Cultivating a service-leadership approach
This article represents edited comments from a discussion moderated by Ashley Williams, CEO and chief learning officer of executive education at the University of Virginia’s Darden School of Business.
Tim Welsh: We may need to think about a whole new definition of leadership, a whole new set of attributes that a leader should have for this new working environment we’re talking about. Most of all, we need humble leaders—in part, because increasingly they will need to be enablers of others, not in charge of others. This requires a very different mind-set. In a world of reskilling, a leader will be a person who needs to act in service to others, empowering a group of employees to do things on their own.
Joe Voelker: In my experience, it’s the hardest for midlevel managers to shift to this new model of the leader as facilitator, with a more growth-oriented mind-set.

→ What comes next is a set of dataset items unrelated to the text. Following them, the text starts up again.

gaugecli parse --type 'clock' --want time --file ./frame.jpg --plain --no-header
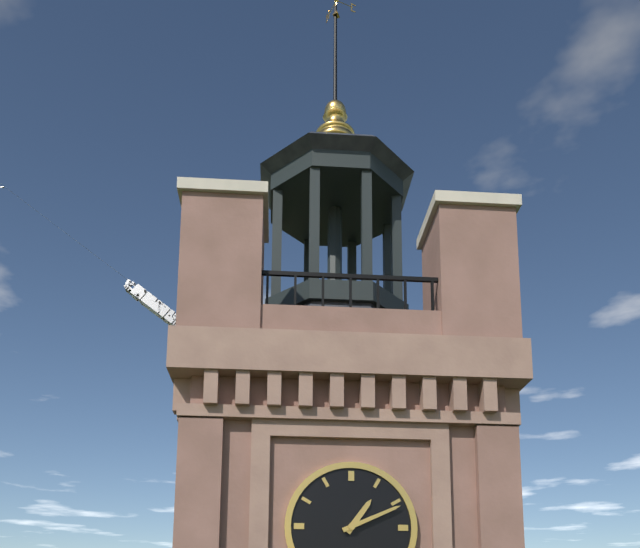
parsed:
1:11
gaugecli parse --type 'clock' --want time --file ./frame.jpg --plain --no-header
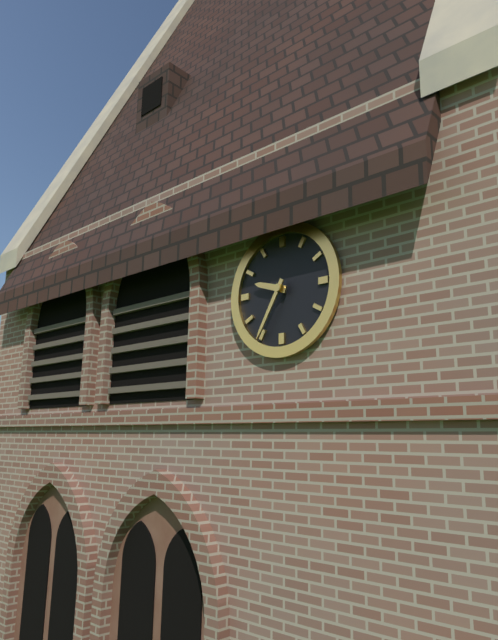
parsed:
9:35
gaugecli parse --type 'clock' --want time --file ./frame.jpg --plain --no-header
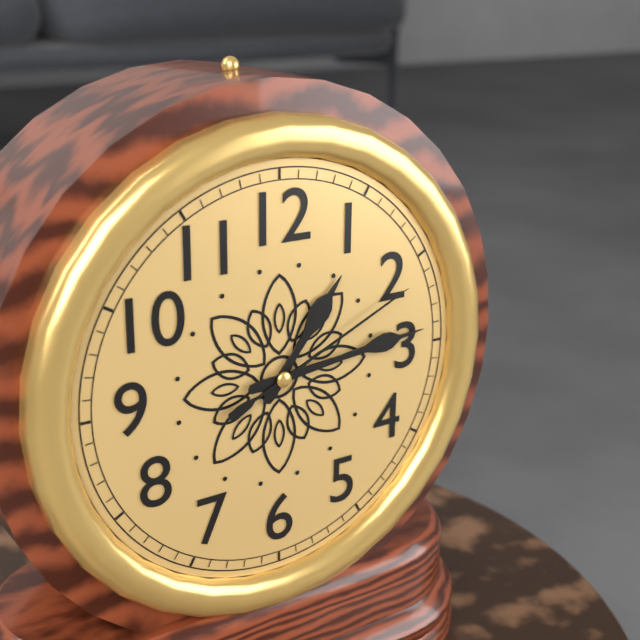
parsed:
1:14:11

They often feel the most threatened. Before, they had more relevance; they like being in charge. And, suddenly, with a shift to a more nonhierarchical environment, all that is going away. That’s why creating a positive narrative is so important. Because if you can give them something to aspire to—a new role, not an eliminated one—where they are more of a positive enabler for their people, helping them do better, it helps them to more successfully make that transition as a leader in the organization’s new way of working.

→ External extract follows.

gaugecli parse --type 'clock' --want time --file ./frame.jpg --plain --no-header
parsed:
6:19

Lynda Gratton: I think another trait that will be increasingly important for leaders to have is empathy. Every single trend we see for the future—be it demographic, social, or technological—leads to greater divisions within society. None of the trends we look at actually brings people together. What we know is you develop empathy for others by spending time with people who are different from you. One of my concerns about being a leader today is that, more often than not, you live in a neighborhood with other rich leaders. Your friends are just like you. Your kids go to school with other children just like them. It’s fundamentally difficult to empathize with the other—whether it’s people from different socioeconomic, educational, racial backgrounds and so on.
David Rock: Earlier this year, we did some research on what even just a little bit of power does to the brain. Essentially, what it does is it reduces your empathy. You can begin to treat people as objects, you’re not thinking about the risks of your actions, and you do things that are stupid and wrong. In an era where it’s all too common to treat people as numbers—literally dehumanizing them—the leaders and organizations that will succeed are those that put human values at their core.